Create new sales channels
The C19 crisis has highlighted the importance of multiple sales channels. Businesses offering online sales, home delivery and takeaway services have been able to continue operations, while less flexible business have had to close their doors.
Making additional sales channels available will continue to be important in our new C19 world. Many consumers won’t want to leave their homes to make basic purchases and will prefer to have them delivered. Restaurants, beauty salons, and other service business may find that customers prefer takeaways or home delivery or home services. Consider offering your products and services in a wider variety of configurations.
It is also be a good time for small businesses to rethink their business models and take advantage of market opportunities that may emerge as a result of the present times, without a significant increase in costs.
. Prioritise the safety of your customers
Consumers will prefer to visit businesses which have the appropriate safety and health precautions in place.

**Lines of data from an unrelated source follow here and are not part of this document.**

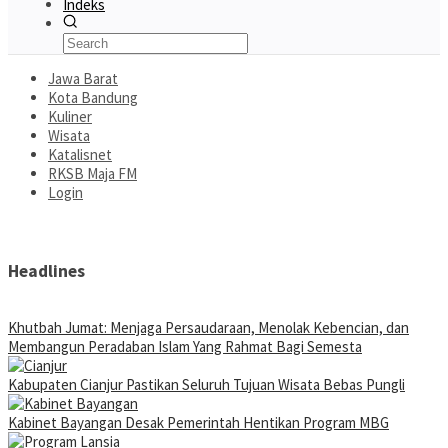
Indeks
Jawa Barat
Kota Bandung
Kuliner
Wisata
Katalisnet
RKSB Maja FM
Login
Headlines
Khutbah Jumat: Menjaga Persaudaraan, Menolak Kebencian, dan
Membangun Peradaban Islam Yang Rahmat Bagi Semesta
Kabupaten Cianjur Pastikan Seluruh Tujuan Wisata Bebas Pungli
Kabinet Bayangan Desak Pemerintah Hentikan Program MBG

These include:
• Hand washing facilities
• Bottles of hand sanitiser for employees and customers to use
• Plastic gloves, face masks, paper towels for employees
• Barriers to protect staff and customers
• Signage to remind people of good hygiene practices
Having these elements in place will make your business seem like a safe place, encouraging customers to return. Though this comes at an additional cost, it should deliver a competitive advantage against businesses which do not implement these types of strategies.
Evaluate short-term liquidity
The decline in economic activity caused by COVID-19 means that most small businesses will have reduced liquidity. Many businesses will find themselves in a perilous situation with insufficient cashflows to sustain the business.
To survive this period, your business must maintain strict discipline in terms of how capital is used. Receivables and inventory should be managed carefully and unnecessary expenditure eliminated. Curbing losses and leakages will become imperatives for survival. Failure to do so may mean the business struggles to find sufficient cash to pay bills and continue operations.
Although the coming months may be difficult for many businesses, planning ahead will help you succeed in these difficult times. Like they say, when the going gets tough, the tough gets going.
• Olatunji is the managing director of Arcane Insights Limited.